On stashed cash: State could impose 10% tax on remittances
ISLAMABAD: As authorities struggle to increase tax collection, the state is considering a proposal that could see a levy of 10% tax on profit made on foreign remittances placed in savings accounts.
The proposal comes as the government suspects that the amount sent through remittances could be black money being channelled into the country to evade taxes.
The authorities may also bring gold and silver imports into the tax ambit with its plan of charging 6% withholding tax at the import stage.
The proposals are part of the PML-N government’s elimination of concessionary tax regime plan that will be implemented from the next fiscal year 2016.
Under $6.7-billion International Monetary Fund bailout programme, the government is bound to phase out all the concessionary Statutory Regulatory Orders (SROs) within three years.
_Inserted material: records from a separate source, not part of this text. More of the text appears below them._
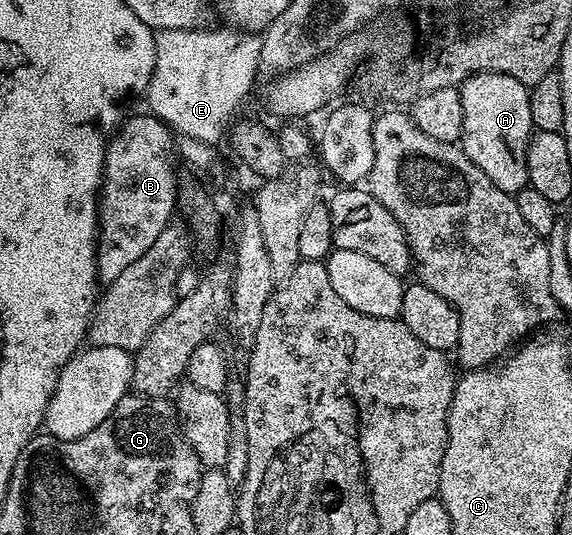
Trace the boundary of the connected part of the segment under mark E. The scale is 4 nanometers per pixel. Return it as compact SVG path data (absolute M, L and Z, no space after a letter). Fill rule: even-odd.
M228 27L209 30L210 28L202 29L187 29L183 30L157 30L154 40L154 72L151 75L150 82L145 89L145 97L149 102L148 108L152 115L159 117L165 121L174 131L181 132L180 135L189 137L194 140L199 140L207 145L216 145L216 141L222 136L223 128L227 122L227 118L236 110L237 106L242 102L243 98L248 94L255 78L259 76L259 62L261 54L261 46L263 45L262 37L258 33L244 32L242 30L230 30Z

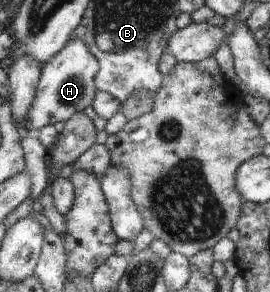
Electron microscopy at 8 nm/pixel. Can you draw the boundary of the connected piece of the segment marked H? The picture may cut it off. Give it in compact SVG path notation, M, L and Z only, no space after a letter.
M70 40L68 45L49 64L43 67L37 96L31 112L25 122L25 134L36 133L46 126L67 122L77 112L83 112L91 106L91 100L97 89L94 87L94 78L98 74L98 60L91 52L90 45L84 40Z

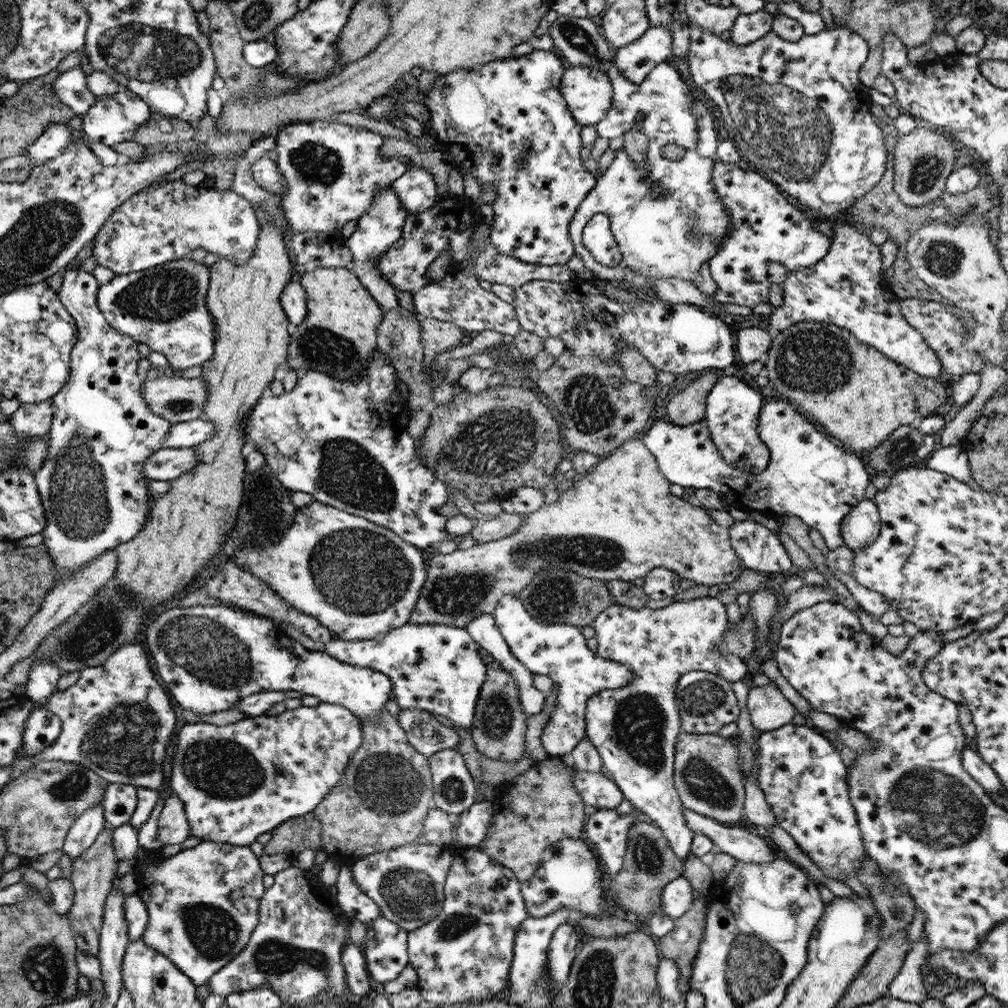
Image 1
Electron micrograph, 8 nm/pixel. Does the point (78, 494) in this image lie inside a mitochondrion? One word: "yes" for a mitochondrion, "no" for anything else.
yes

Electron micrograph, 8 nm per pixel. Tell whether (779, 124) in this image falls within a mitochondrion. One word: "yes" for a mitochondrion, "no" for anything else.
yes

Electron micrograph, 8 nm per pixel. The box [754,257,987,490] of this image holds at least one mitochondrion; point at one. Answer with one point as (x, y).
(805, 350)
In the first phase, it has already withdrawn Rs103 billion worth of SROs. The next phase will be implemented from July this year and the Federal Board of Revenue (FBR) has worked out plans to withdraw more SROs worth up to Rs120 billion.
At present, the profit earned by depositing remittances proceeds in local banks is exempted from all taxes — including the 10% withholding tax that is charged on profit-generating bank accounts. The FBR has firmed up the proposal to withdraw this exemption along with almost a dozen more from next fiscal year, said sources in the tax machinery.
Remittances are one of the main sources of foreign earnings and successive governments have shown reluctance to charge taxes on remittances. The fear stems from the government’s reluctance to disturb the flow of dollars critical to balance external books so much so that it is reimbursing the transfer fee to encourage repatriates to send money through banking channels.
For the ongoing fiscal year, the government has estimated receiving $16.7 billion or Rs1.7 trillion on account of workers’ remittances. In the first nine months of this fiscal, the country received $13.3 billion remittances, according to the State Bank of Pakistan.
The FBR is of the view that the profit earned by placing funds in banks cannot be treated as foreign income and should be taxed. All foreign remittances are exempted from all kinds of taxes and are utilised to hide black money, explained a senior FBR official.
According to a former central banker, roughly 10% to 15% of the total remittances are not genuine cases and the channel is used as means to legalise ‘ill-gotten’ earnings. He said that these enormous amounts are subsequently invested in the stock market and the real estate sector.
The authorities argue that if the exemption continues, it will hinder efforts to curb the growing money laundering issue.
Citing the case of model Ayyan Ali, officials said it was not an isolated case of transferring unexplained income abroad. Ayyan was arrested by customs officials from Islamabad airport with $500,000 undeclared cash.
Officials said politicians and industrialists have been using these channels to transfer their ill-gotten money to Dubai and then use the remittances channel to bring it back.
Tax on gold
The FBR is also considering imposing withholding taxes at 6% on gold and silver at the import stage. At present, the imports of gold and silver have been exempted from taxes through an SRO by the ministry of commerce aimed at encouraging the export of the refined gold and silver products.
In another significant proposal, the government may also withdraw tax exemptions available to investment companies including National Investment Trust on distribution of profit among shareholders.
Last year, the government had withdrawn a similar blanket exemption available to mutual funds, limiting it to only those companies that distribute at least 90% of the profit in cash.
The FBR wants that entities like Sheikh Sultan Trust Karachi, provident funds, benevolent funds and other such investment funds should either distribute up to 90% of the profit in cash or pay the tax.